**WRITTEN EXERCISE A**: Shift every box coordinate in the answers up by 39, and write out again all the lines of the records starting at the one containing "Rendered at 1650 by 1275 pixels." and ending at the one containing "picture [103, 123, 1544, 891]", requests included.

====== DOCUMENT SECTION ======

McCarty is playing so something bad had to happen.....


----------



## HickFromFrenchLick (Jun 18, 2003)

Jim please take Kedrick out of the game. Now is not the time for him. You need someone to take the weakside jumpshots!


----------



## Anima (Jun 3, 2003)

Did Raef and Battie get hurt? Nither has played a minute in the 2nd half and to tell you the truth I would rather see Raef taking jumpers then Brown or McCarty.


----------



## HallOfFamer (May 26, 2003)

Pretty exciting game. Marbury is HOTTTT in the 4th and so is Phoenix. I cant believe the Cs were up by 29 at one point. Theyve had so much trouble with the press its unbelievable.


----------



## Big John (Sep 11, 2002)

*I Give Up*

Have we reached the bottom of the barrell yet Danny?


----------



## HallOfFamer (May 26, 2003)

1 2 3 4 Final
Suns 17 19 36 38 110
Celtics 30 32 17 27 106


It was a tale of two halves. 74 points in the second half given up, unbelieveable.


----------



## h180ys (Nov 10, 2003)

Fire the coach or trade those idiots. GOOD JOB DANNY, MAKING US SUCH A HORRIBLE TEAM!!!!!


----------



## PatBateman (May 26, 2003)

I can't help but laugh a delirious crazed laugh at this point. This is getting crazy!! We are definitely one of the worst teams in the league, I mean, Phoenix themselves suck and are bottom-feeders, their coach has been rumored to be on the chopping block all season long.


----------



## Big John (Sep 11, 2002)

I've given up on this team. They are not worth my mental energy. No one in the Celtics front office reads my posts anyway, and if Wyc Grosbeck and his venture capitalists lose their shirts, well, it isn't my money.

If you think tonight was bad, wait until they get blown out by Denver on National TV on Sunday. How much longer do we have to watch this travesty? What were McCarty and Battie doing in the game at all? Why didn't LaFrentz play at all in the second half (knee probably). Why did Blount sit out most of the 3rd quarter?

PIERCE SUCKS!!!!!


----------



## h180ys (Nov 10, 2003)

I think they are the worst team in the league so far. How many times they had a big lead like that and they lost the games?

I have no hope anymore with this team. All they can do now is just become the worst team in the world and try to get the first draft pick next season.


----------



## Premier (Oct 30, 2003)

====== SUPPLIED MATERIAL ======

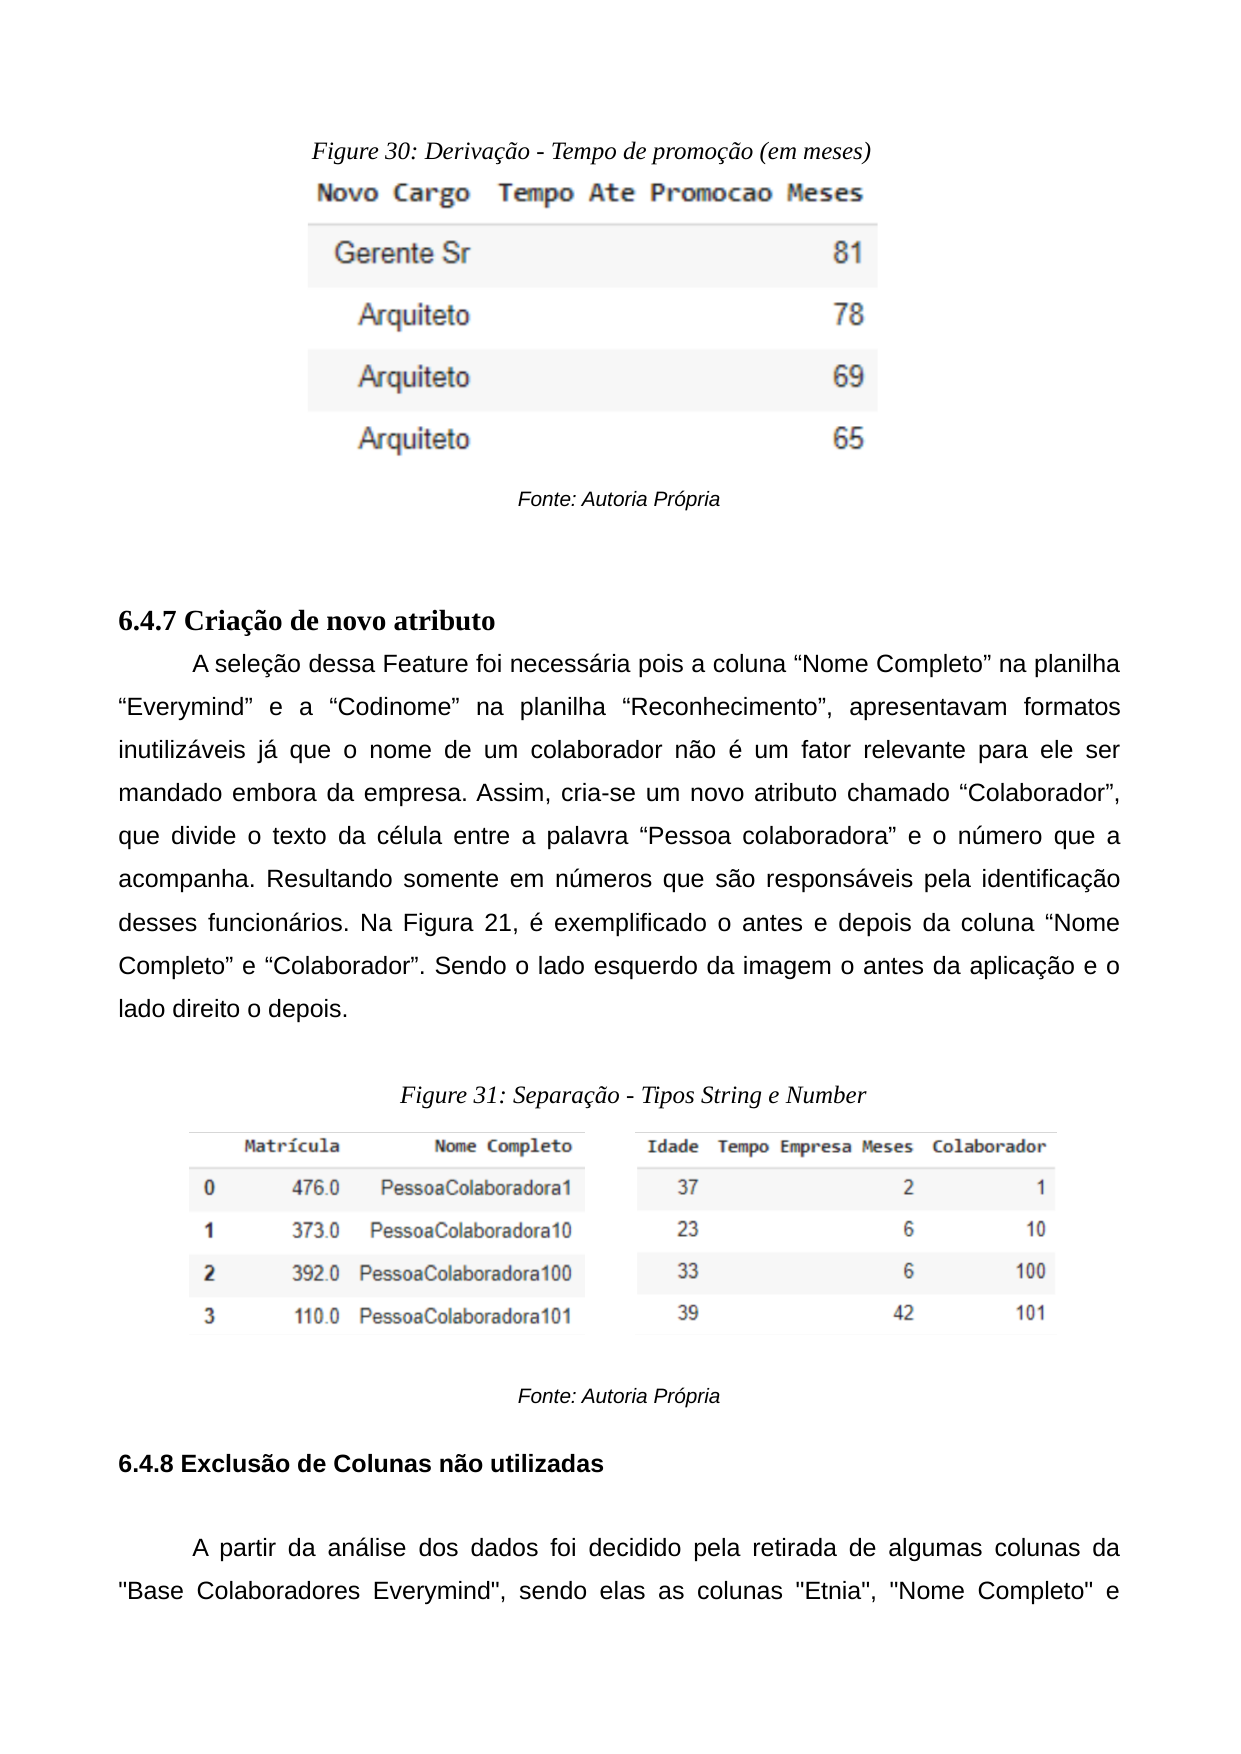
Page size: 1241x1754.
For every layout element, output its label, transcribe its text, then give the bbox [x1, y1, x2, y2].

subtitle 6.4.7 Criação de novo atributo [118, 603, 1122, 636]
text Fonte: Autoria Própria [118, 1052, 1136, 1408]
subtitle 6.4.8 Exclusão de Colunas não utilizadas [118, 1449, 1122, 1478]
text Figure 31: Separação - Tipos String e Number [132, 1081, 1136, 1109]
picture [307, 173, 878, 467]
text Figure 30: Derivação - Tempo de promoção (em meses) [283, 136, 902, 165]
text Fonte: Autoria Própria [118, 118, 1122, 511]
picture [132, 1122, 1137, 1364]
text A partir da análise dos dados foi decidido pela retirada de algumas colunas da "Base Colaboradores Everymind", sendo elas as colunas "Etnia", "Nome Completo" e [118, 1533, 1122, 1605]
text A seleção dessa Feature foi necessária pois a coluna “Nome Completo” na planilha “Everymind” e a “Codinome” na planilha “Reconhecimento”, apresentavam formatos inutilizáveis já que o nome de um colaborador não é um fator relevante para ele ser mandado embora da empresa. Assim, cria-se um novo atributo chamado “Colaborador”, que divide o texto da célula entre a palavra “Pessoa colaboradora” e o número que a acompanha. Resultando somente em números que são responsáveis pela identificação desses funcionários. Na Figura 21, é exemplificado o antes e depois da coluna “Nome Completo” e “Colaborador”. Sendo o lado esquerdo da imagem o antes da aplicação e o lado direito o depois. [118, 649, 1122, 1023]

======
====== SUPPLIED MATERIAL ======

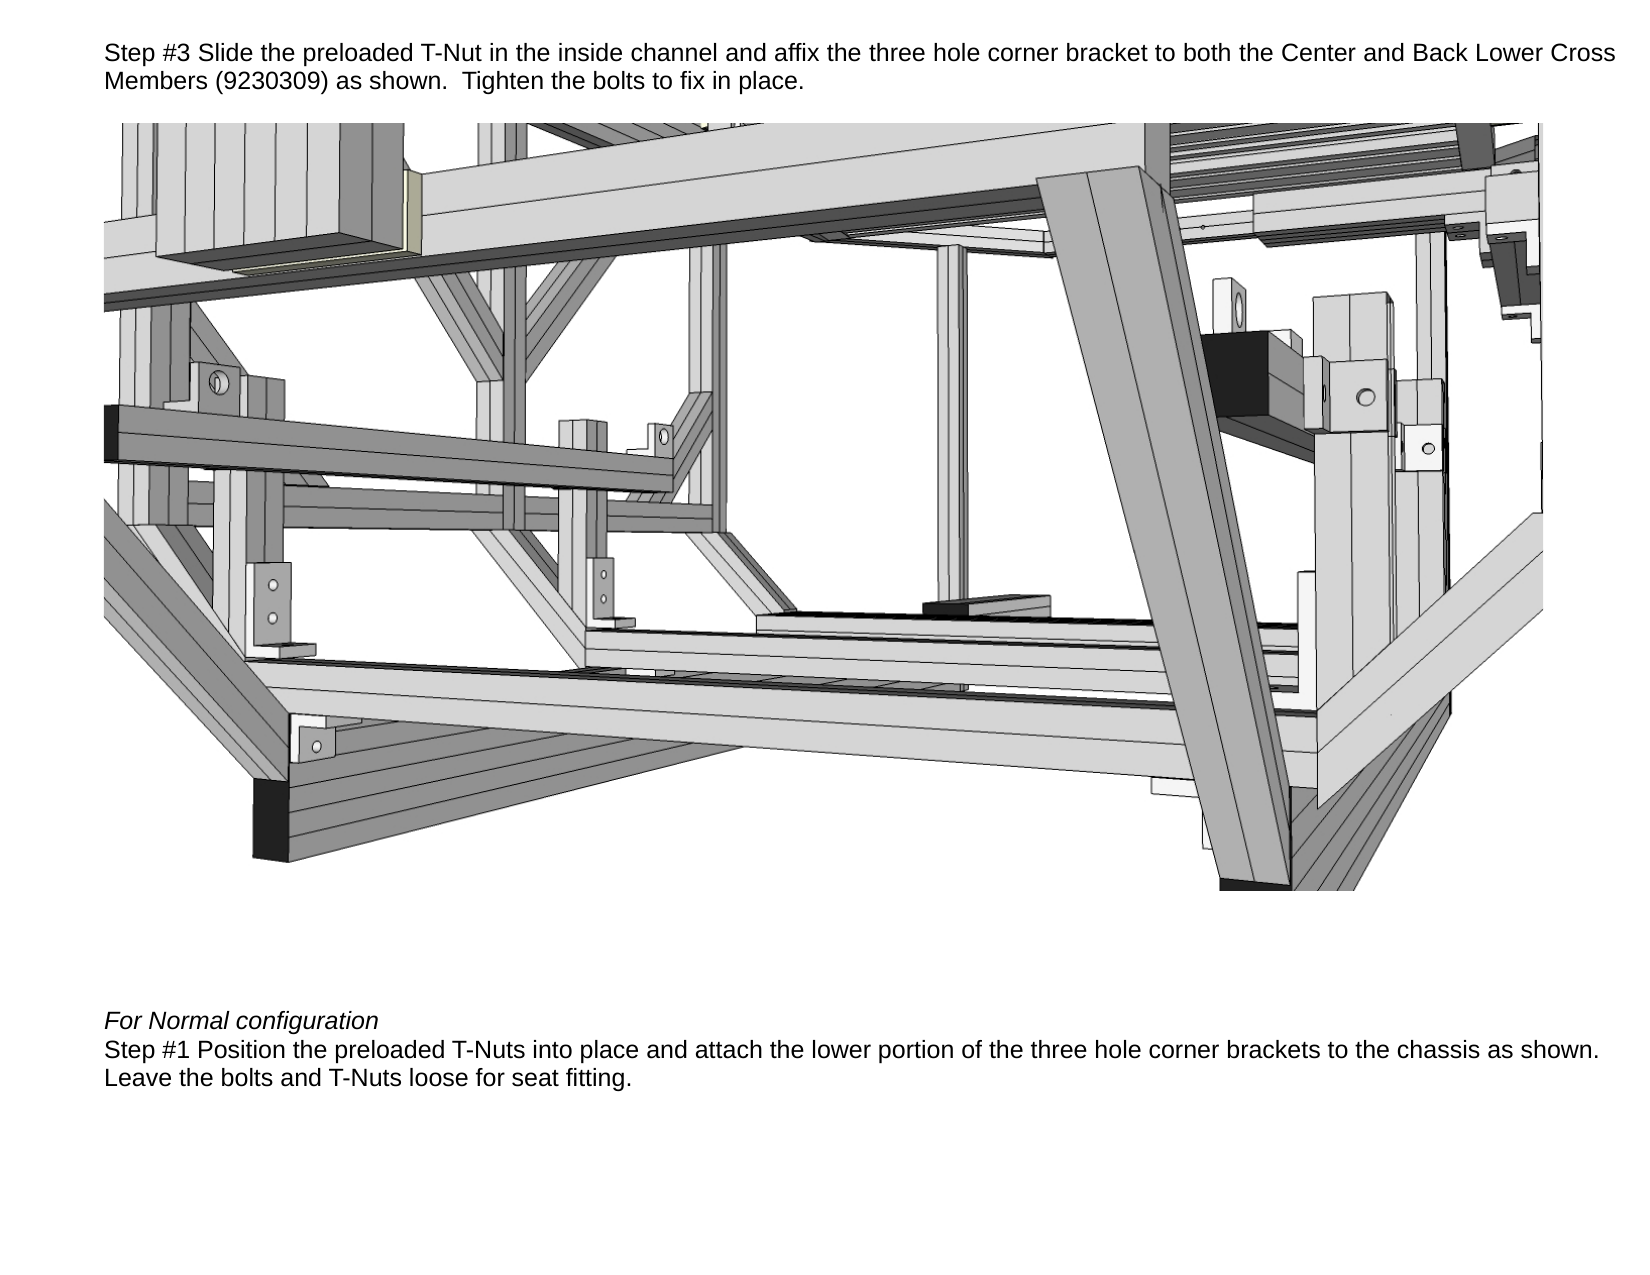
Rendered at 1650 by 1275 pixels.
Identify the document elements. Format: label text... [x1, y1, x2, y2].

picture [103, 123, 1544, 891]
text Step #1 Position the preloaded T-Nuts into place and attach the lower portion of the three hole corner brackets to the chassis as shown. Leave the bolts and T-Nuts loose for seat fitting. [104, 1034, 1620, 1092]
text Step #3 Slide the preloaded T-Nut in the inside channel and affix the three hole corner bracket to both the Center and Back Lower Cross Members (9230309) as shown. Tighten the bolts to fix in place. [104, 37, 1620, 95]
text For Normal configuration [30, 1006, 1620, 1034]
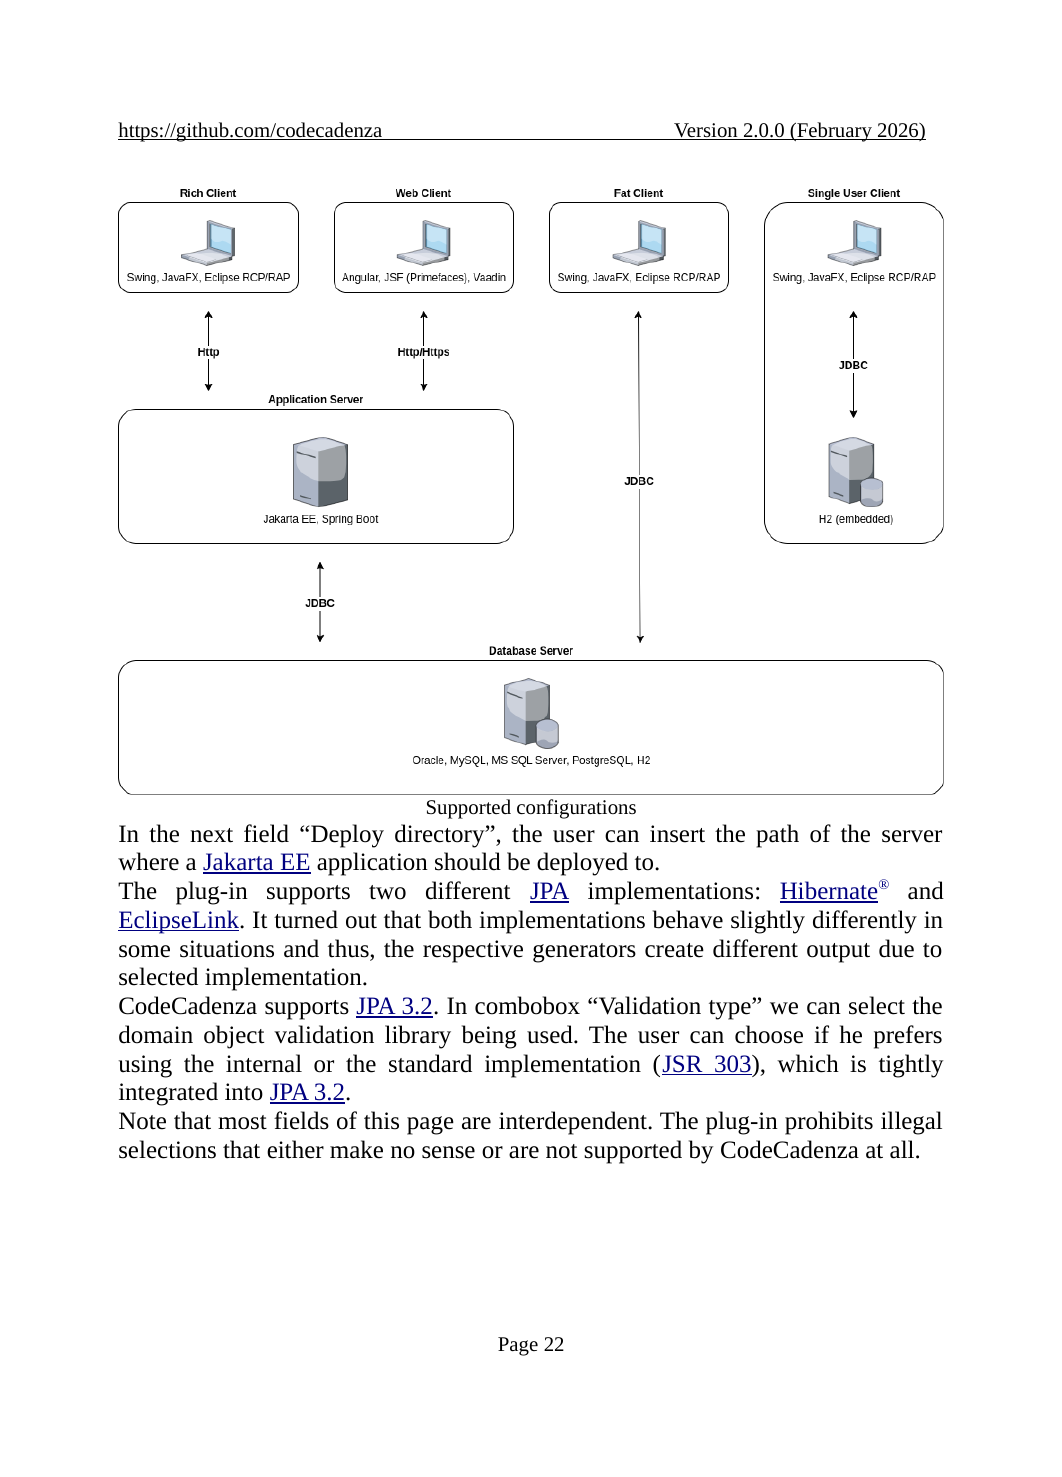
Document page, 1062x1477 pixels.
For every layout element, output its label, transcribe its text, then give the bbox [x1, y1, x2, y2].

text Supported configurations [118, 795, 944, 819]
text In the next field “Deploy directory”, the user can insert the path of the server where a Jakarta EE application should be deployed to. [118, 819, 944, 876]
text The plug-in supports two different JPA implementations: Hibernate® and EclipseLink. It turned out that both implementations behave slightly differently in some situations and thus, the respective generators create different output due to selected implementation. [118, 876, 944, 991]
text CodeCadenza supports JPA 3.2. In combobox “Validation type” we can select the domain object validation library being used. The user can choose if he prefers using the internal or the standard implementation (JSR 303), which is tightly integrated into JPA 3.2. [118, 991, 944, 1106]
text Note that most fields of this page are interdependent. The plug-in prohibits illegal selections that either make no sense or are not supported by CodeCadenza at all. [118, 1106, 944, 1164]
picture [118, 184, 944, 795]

======

**WRITTEN EXERCISE B**: Reproduce the part of the basketball forum thread starting at "If you think" and ending at "PIERCE SUCKS!!!!!", word for word.

**EXPECTED OUTPUT A**:
Rendered at 1650 by 1275 pixels.
Identify the document elements. Format: label text... [x1, y1, x2, y2].

picture [142, 162, 1583, 930]

**EXPECTED OUTPUT B**:
If you think tonight was bad, wait until they get blown out by Denver on National TV on Sunday. How much longer do we have to watch this travesty? What were McCarty and Battie doing in the game at all? Why didn't LaFrentz play at all in the second half (knee probably). Why did Blount sit out most of the 3rd quarter?

PIERCE SUCKS!!!!!